**Your instructions**
Going through the entries below, count each line that holds "reason" and give only the total.

**Data under study**
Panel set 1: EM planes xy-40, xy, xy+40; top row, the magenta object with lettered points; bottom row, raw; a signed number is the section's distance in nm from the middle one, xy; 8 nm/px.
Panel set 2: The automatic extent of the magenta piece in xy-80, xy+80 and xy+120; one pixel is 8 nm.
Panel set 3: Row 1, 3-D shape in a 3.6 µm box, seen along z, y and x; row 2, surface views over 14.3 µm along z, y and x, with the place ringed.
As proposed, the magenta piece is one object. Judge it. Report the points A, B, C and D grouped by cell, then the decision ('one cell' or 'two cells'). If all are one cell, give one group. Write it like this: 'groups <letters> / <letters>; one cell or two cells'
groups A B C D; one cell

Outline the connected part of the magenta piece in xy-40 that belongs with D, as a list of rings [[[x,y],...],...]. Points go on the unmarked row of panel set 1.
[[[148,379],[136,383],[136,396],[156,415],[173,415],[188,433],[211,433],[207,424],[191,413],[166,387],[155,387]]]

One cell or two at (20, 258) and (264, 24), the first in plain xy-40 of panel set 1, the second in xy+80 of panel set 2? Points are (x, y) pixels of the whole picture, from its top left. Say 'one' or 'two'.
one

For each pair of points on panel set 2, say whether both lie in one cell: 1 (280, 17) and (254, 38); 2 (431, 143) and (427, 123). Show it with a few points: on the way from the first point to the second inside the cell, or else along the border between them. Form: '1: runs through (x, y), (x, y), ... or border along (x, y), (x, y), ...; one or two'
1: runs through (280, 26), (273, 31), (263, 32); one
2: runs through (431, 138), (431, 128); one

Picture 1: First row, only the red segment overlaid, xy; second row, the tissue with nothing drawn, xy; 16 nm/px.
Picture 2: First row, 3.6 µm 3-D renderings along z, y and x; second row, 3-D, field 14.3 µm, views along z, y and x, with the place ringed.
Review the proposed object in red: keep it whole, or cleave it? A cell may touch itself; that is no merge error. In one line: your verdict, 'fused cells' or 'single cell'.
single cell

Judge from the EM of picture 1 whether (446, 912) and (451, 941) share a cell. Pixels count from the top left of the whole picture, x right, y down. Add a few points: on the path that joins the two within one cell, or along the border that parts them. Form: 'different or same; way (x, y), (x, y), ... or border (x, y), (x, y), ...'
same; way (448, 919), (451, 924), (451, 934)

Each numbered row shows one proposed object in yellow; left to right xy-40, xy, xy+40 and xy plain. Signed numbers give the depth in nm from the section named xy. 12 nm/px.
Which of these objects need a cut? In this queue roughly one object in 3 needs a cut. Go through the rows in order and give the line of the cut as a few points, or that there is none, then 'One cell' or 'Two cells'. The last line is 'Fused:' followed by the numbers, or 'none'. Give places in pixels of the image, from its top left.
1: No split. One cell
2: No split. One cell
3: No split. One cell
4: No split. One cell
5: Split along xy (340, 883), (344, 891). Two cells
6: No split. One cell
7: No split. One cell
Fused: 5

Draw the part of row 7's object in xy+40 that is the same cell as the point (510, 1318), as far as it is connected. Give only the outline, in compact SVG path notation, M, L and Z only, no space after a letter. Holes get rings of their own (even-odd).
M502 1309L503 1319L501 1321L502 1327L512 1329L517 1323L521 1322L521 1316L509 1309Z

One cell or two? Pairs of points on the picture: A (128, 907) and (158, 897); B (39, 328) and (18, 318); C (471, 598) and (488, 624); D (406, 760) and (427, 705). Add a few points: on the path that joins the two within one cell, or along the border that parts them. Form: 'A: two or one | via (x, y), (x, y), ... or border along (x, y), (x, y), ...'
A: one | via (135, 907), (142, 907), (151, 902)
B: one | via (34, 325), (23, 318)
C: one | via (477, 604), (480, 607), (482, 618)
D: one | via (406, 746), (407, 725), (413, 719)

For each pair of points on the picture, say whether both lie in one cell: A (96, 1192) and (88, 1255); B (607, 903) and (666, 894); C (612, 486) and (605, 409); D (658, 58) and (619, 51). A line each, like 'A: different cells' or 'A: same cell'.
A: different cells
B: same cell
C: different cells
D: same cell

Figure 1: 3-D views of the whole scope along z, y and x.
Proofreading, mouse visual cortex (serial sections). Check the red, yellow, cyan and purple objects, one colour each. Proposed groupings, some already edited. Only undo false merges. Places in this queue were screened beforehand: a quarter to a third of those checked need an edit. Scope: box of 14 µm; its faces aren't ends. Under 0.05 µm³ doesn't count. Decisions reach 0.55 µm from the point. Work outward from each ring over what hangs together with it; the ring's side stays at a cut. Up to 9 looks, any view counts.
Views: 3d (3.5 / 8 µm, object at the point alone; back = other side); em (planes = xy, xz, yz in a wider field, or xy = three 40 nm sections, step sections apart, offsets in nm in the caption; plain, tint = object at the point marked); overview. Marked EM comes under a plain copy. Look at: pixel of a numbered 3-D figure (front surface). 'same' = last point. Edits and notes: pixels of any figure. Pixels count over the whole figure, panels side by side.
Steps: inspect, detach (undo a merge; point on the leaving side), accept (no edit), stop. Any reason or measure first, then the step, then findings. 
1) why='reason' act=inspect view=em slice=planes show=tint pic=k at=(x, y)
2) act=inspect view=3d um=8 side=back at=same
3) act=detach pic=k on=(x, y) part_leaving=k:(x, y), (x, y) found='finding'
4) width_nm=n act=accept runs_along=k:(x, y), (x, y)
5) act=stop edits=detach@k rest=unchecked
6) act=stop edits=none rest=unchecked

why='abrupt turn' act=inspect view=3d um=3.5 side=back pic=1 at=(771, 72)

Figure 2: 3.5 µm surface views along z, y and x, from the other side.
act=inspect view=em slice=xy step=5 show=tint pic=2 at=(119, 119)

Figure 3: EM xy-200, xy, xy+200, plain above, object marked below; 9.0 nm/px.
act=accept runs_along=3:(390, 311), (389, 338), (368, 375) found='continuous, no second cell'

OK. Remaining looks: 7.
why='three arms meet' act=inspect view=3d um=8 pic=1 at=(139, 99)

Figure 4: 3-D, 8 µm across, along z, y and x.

**Solution below**
2